- [Activity]
Pictures aside, please retype the whole listing word for word.
*** Opening Exercise input ***
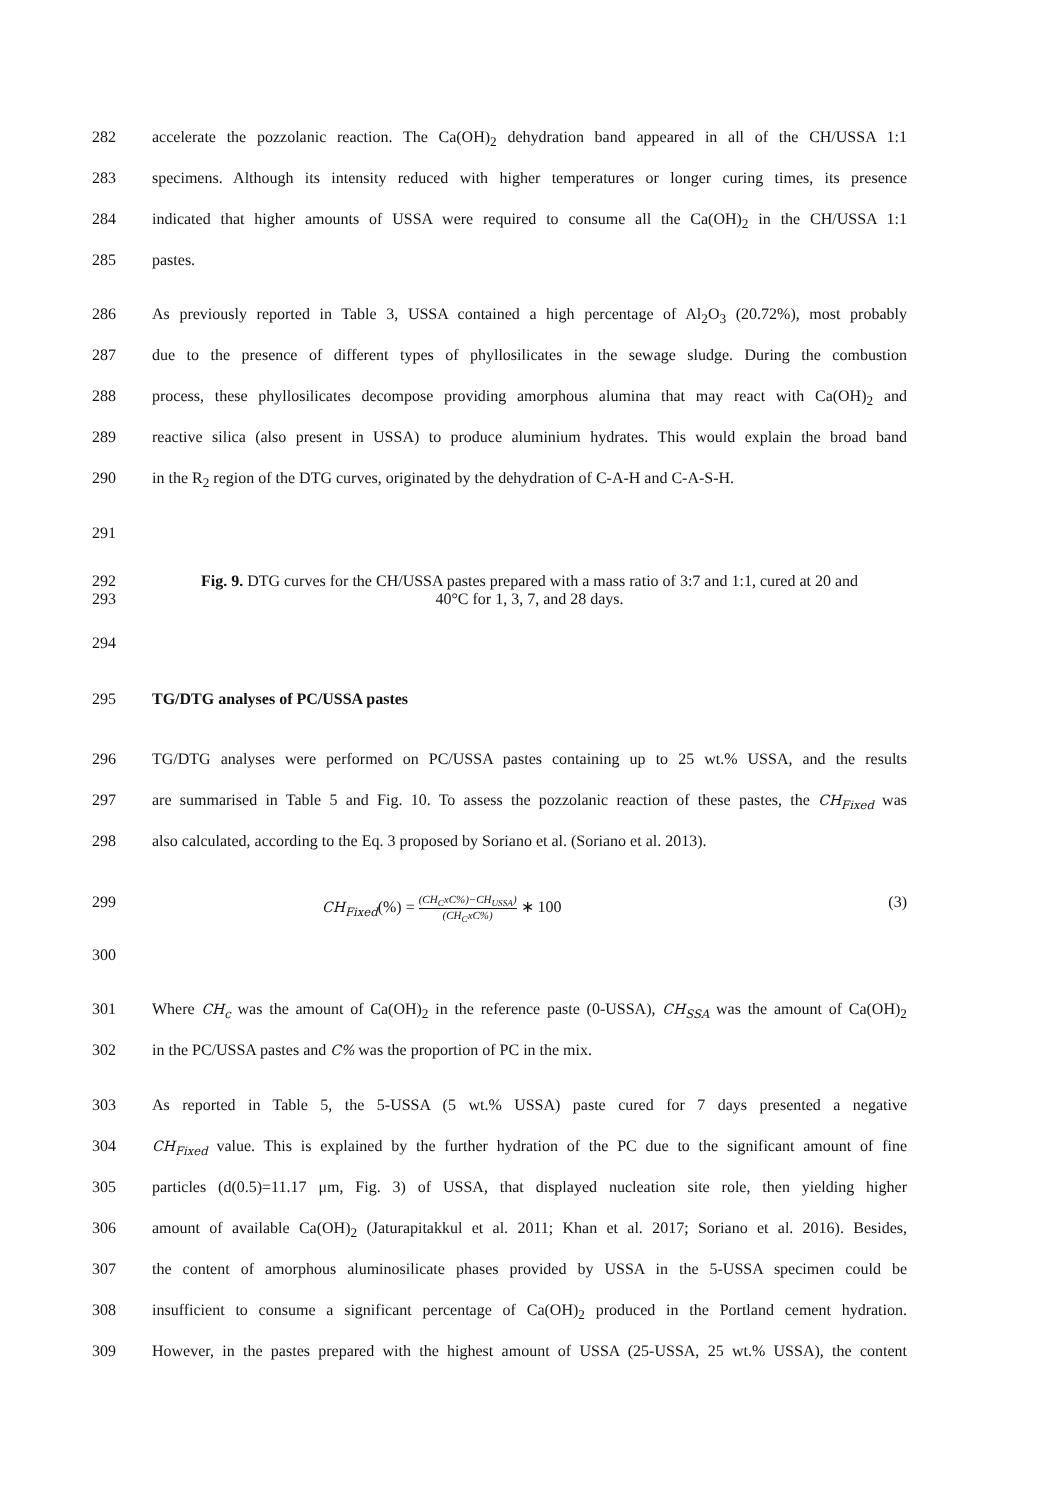282 accelerate the pozzolanic reaction. The Ca(OH)<sub>2</sub> dehydration band appeared in all of the CH/USSA 1:1
283 specimens. Although its intensity reduced with higher temperatures or longer curing times, its presence
284 indicated that higher amounts of USSA were required to consume all the Ca(OH)<sub>2</sub> in the CH/USSA 1:1
285 pastes.
286 As previously reported in Table 3, USSA contained a high percentage of Al<sub>2</sub>O<sub>3</sub> (20.72%), most probably
287 due to the presence of different types of phyllosilicates in the sewage sludge. During the combustion
288 process, these phyllosilicates decompose providing amorphous alumina that may react with Ca(OH)<sub>2</sub> and
289 reactive silica (also present in USSA) to produce aluminium hydrates. This would explain the broad band
290 in the R<sub>2</sub> region of the DTG curves, originated by the dehydration of C-A-H and C-A-S-H.
291
292
293
Fig. 9. DTG curves for the CH/USSA pastes prepared with a mass ratio of 3:7 and 1:1, cured at 20 and
40°C for 1, 3, 7, and 28 days.
294
295 TG/DTG analyses of PC/USSA pastes
296 TG/DTG analyses were performed on PC/USSA pastes containing up to 25 wt.% USSA, and the results
297 are summarised in Table 5 and Fig. 10. To assess the pozzolanic reaction of these pastes, the CH<sub>Fixed</sub> was
298 also calculated, according to the Eq. 3 proposed by Soriano et al. (Soriano et al. 2013).
299 CH<sub>Fixed</sub>(%) = (CH<sub>C</sub>xC%)−CH<sub>USSA</sub>) (CH<sub>C</sub>xC%) ∗ 100 (3)
300
301 Where CH<sub>c</sub> was the amount of Ca(OH)<sub>2</sub> in the reference paste (0-USSA), CH<sub>SSA</sub> was the amount of Ca(OH)<sub>2</sub>
302 in the PC/USSA pastes and C% was the proportion of PC in the mix.
303 As reported in Table 5, the 5-USSA (5 wt.% USSA) paste cured for 7 days presented a negative
304 CH<sub>Fixed</sub> value. This is explained by the further hydration of the PC due to the significant amount of fine
305 particles (d(0.5)=11.17 μm, Fig. 3) of USSA, that displayed nucleation site role, then yielding higher
306 amount of available Ca(OH)<sub>2</sub> (Jaturapitakkul et al. 2011; Khan et al. 2017; Soriano et al. 2016). Besides,
307 the content of amorphous aluminosilicate phases provided by USSA in the 5-USSA specimen could be
308 insufficient to consume a significant percentage of Ca(OH)<sub>2</sub> produced in the Portland cement hydration.
309 However, in the pastes prepared with the highest amount of USSA (25-USSA, 25 wt.% USSA), the content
*** Closing Exercise input ***
- [Expected answer]
282 accelerate the pozzolanic reaction. The Ca(OH)<sub>2</sub> dehydration band appeared in all of the CH/USSA 1:1
283 specimens. Although its intensity reduced with higher temperatures or longer curing times, its presence
284 indicated that higher amounts of USSA were required to consume all the Ca(OH)<sub>2</sub> in the CH/USSA 1:1
285 pastes.
286 As previously reported in Table 3, USSA contained a high percentage of Al<sub>2</sub>O<sub>3</sub> (20.72%), most probably
287 due to the presence of different types of phyllosilicates in the sewage sludge. During the combustion
288 process, these phyllosilicates decompose providing amorphous alumina that may react with Ca(OH)<sub>2</sub> and
289 reactive silica (also present in USSA) to produce aluminium hydrates. This would explain the broad band
290 in the R<sub>2</sub> region of the DTG curves, originated by the dehydration of C-A-H and C-A-S-H.
291
292
293
Fig. 9. DTG curves for the CH/USSA pastes prepared with a mass ratio of 3:7 and 1:1, cured at 20 and
40°C for 1, 3, 7, and 28 days.
294
295 TG/DTG analyses of PC/USSA pastes
296 TG/DTG analyses were performed on PC/USSA pastes containing up to 25 wt.% USSA, and the results
297 are summarised in Table 5 and Fig. 10. To assess the pozzolanic reaction of these pastes, the CH<sub>Fixed</sub> was
298 also calculated, according to the Eq. 3 proposed by Soriano et al. (Soriano et al. 2013).
299 CH<sub>Fixed</sub>(%) = (CH<sub>C</sub>xC%)−CH<sub>USSA</sub>) (CH<sub>C</sub>xC%) ∗ 100 (3)
300
301 Where CH<sub>c</sub> was the amount of Ca(OH)<sub>2</sub> in the reference paste (0-USSA), CH<sub>SSA</sub> was the amount of Ca(OH)<sub>2</sub>
302 in the PC/USSA pastes and C% was the proportion of PC in the mix.
303 As reported in Table 5, the 5-USSA (5 wt.% USSA) paste cured for 7 days presented a negative
304 CH<sub>Fixed</sub> value. This is explained by the further hydration of the PC due to the significant amount of fine
305 particles (d(0.5)=11.17 μm, Fig. 3) of USSA, that displayed nucleation site role, then yielding higher
306 amount of available Ca(OH)<sub>2</sub> (Jaturapitakkul et al. 2011; Khan et al. 2017; Soriano et al. 2016). Besides,
307 the content of amorphous aluminosilicate phases provided by USSA in the 5-USSA specimen could be
308 insufficient to consume a significant percentage of Ca(OH)<sub>2</sub> produced in the Portland cement hydration.
309 However, in the pastes prepared with the highest amount of USSA (25-USSA, 25 wt.% USSA), the content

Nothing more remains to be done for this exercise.